I guess the issue here is to come up with the correct expectations, since 1 Gbps ethernet interfaces have become ubiquitous and many cheap routers manage to do NAT/PPPoE/firewalling at 1 Gbps rates one intuitively assumes that network processing at 1Gbps to be a piece of cake. Once one realises that OEM firmware often only achieve throughput close to 1 Gbps by employing accelerators (which often are very specialized and only accelerate, say PPPoE, under very specific conditions and not generically, think unencrypted PPPoE running like a bat out of hell, while encrypted PPPoE (I do not know of any ISP actually using that, so this is a thought experiment) probably would be punted to the routers main CPU and hence achieve considerably less throughput) the main CPUs of those routers often are not up to the task of doing much at 1 Gbps.... Traffic shaping however typically is not something offered by those accelerators, so sqm/cake do not profit of thse and hence running cake/sqm will expose a router's raw CPU capabilities, which often are not as high as expected.
And for good reason, as far as I can tell it is the only/best-supported WiFi6 router under OpenWrt...
Well, we can have a look there if you want.

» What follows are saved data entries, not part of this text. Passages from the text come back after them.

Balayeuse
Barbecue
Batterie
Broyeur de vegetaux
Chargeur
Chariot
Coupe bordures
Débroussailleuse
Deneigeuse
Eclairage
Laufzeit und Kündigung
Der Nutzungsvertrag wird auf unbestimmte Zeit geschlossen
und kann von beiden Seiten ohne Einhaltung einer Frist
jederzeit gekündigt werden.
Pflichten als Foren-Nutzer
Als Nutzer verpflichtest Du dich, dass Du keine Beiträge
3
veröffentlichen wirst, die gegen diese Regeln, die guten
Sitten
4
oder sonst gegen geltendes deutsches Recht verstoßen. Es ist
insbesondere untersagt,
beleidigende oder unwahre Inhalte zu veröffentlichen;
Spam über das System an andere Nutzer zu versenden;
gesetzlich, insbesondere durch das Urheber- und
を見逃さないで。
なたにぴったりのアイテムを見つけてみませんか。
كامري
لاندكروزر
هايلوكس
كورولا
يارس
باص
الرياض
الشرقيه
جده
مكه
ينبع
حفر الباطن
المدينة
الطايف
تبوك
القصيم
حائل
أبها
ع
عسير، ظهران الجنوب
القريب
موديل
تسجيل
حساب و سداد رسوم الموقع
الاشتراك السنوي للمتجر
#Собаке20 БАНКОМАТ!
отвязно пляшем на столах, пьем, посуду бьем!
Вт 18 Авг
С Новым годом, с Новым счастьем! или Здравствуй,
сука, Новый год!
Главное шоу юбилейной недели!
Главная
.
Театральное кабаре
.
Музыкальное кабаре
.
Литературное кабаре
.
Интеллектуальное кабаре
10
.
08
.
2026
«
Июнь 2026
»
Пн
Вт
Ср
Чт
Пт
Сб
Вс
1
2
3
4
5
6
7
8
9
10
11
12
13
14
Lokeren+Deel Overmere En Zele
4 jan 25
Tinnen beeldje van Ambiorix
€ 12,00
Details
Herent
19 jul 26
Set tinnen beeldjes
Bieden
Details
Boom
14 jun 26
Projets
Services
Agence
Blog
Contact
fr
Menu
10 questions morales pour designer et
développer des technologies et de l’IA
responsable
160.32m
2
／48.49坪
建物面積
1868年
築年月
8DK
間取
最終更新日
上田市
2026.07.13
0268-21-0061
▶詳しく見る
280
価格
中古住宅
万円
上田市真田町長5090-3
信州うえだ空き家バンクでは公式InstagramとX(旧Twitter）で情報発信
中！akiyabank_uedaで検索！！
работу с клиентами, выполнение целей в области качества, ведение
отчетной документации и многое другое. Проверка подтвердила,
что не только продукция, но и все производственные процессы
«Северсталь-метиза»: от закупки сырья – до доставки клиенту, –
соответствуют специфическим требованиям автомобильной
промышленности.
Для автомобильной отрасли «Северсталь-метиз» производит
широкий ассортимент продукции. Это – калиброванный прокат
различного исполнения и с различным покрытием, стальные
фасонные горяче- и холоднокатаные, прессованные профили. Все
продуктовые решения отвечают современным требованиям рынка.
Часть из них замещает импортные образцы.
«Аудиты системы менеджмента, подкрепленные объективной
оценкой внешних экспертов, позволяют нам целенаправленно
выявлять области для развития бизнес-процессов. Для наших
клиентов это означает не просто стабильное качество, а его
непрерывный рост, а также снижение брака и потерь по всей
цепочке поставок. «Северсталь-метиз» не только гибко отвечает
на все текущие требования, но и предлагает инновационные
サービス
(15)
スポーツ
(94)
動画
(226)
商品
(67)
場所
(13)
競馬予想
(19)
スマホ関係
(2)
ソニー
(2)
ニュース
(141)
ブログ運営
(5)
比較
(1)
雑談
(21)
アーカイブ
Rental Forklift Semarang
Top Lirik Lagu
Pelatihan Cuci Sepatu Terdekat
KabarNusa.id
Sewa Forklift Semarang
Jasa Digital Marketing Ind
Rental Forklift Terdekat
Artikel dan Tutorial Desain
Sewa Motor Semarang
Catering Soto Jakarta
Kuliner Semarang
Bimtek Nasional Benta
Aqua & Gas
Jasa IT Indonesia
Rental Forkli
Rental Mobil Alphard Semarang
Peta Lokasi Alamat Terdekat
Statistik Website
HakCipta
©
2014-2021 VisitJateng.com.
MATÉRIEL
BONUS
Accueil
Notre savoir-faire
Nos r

I would need the output of:
tc -s qdisc
tc -d qdisc
as well as the link to a result of a dslreports speedtest, configured like this (please note the dslreports speedtest is somewhat in decline, but it still offers a few unique pieces of information).
It's not something we support in our drivers (afaik) and it will require quite specific tc setup (ie. using specific queuing disciplines), but it can actually be done in hardware by many common router SoCs including the MT7622:
HW QoS: Seamlessly co-work with HW NAT engine, SFQ w/ 1k queues
64 hardware queues to guarantee the min/max bandwidth of each flow
Afaik all MT7622 variants should support that feature.
To support it in future OpenWrt someone would need to write a tc-offloading driver. The infrastructure for this is already present in the kernel, so it's probably not terribly hard to implement this. Afaik nobody is working on that in the moment, also no idea if and how it is implemented in MediaTek SDK kernel.
I guess for egress it would be enough to just offload the actual traffic shaper and use BQL to create back pressure into an normal kernel qdisc. For ingress however, I am not sure that would work and we would need to move the whole qdisc into the accelerator (like for the NSS cores in the r7800). All of this is, however, far outside my area of expertise... my personal solution is to use a primary router with a sufficiently powerful CPU for the required traffic shaping needs (often a raspberry pi4b will do or one of the alternative ARM based SBCs with 2 ethernet ports), and use something like the E8450/rt3200 as AP, but I understand that this is not really as attractive as having a single WiFi-router that "does it all".